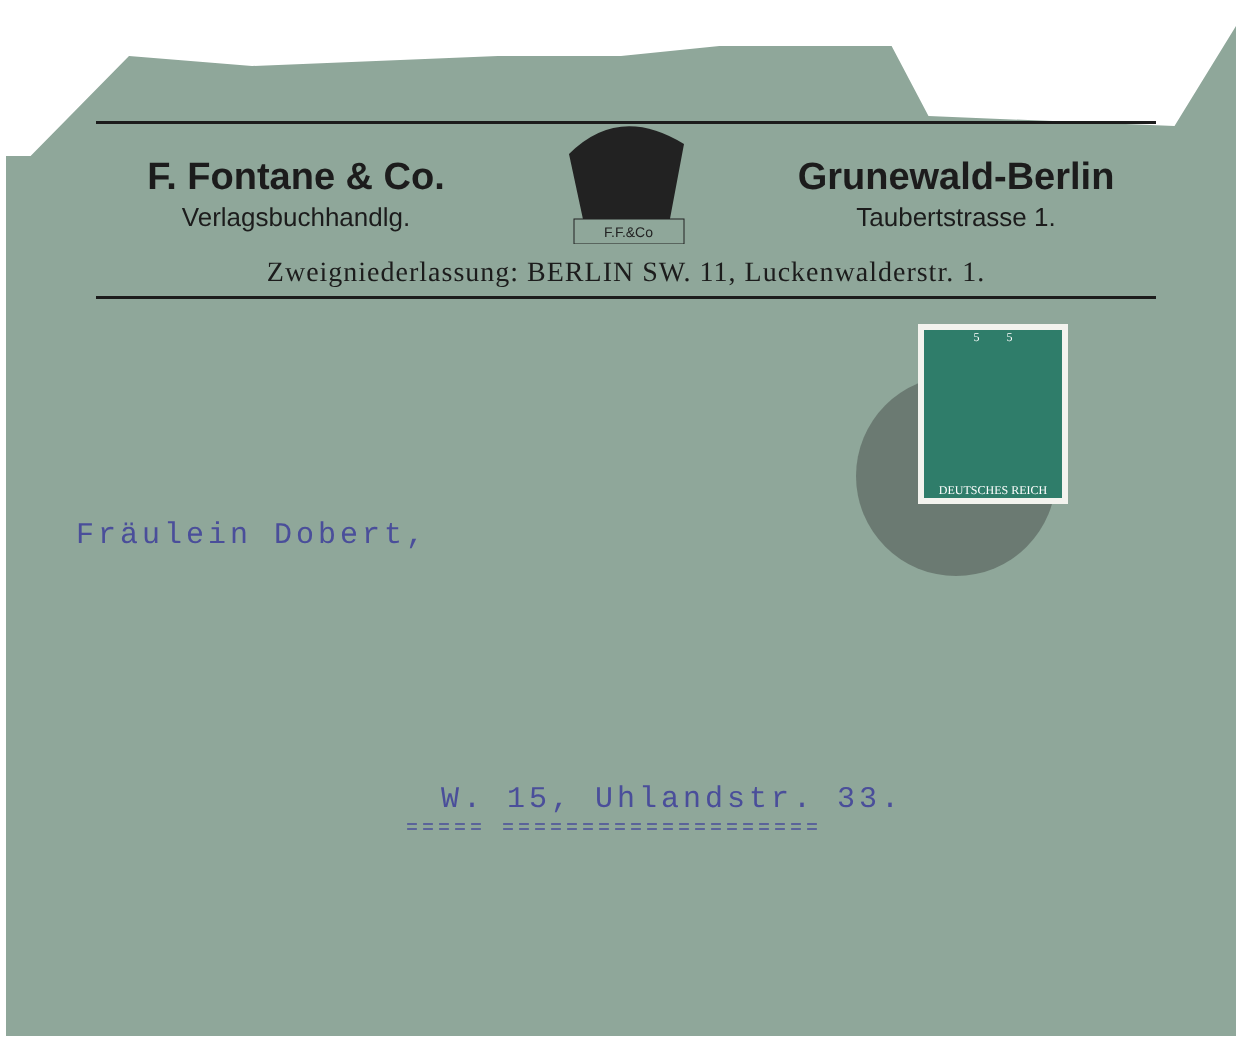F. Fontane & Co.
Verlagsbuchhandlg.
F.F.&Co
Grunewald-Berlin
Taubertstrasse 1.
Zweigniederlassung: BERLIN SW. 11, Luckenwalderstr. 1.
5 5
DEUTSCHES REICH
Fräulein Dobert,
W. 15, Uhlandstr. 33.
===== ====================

##########

The records above should be written out exactly, and the images dropped.

SOLUTION TO THIS TASK.
F. Fontane & Co.
Verlagsbuchhandlg.
F.F.&Co
Grunewald-Berlin
Taubertstrasse 1.
Zweigniederlassung: BERLIN SW. 11, Luckenwalderstr. 1.
5 5
DEUTSCHES REICH
Fräulein Dobert,
W. 15, Uhlandstr. 33.
===== ====================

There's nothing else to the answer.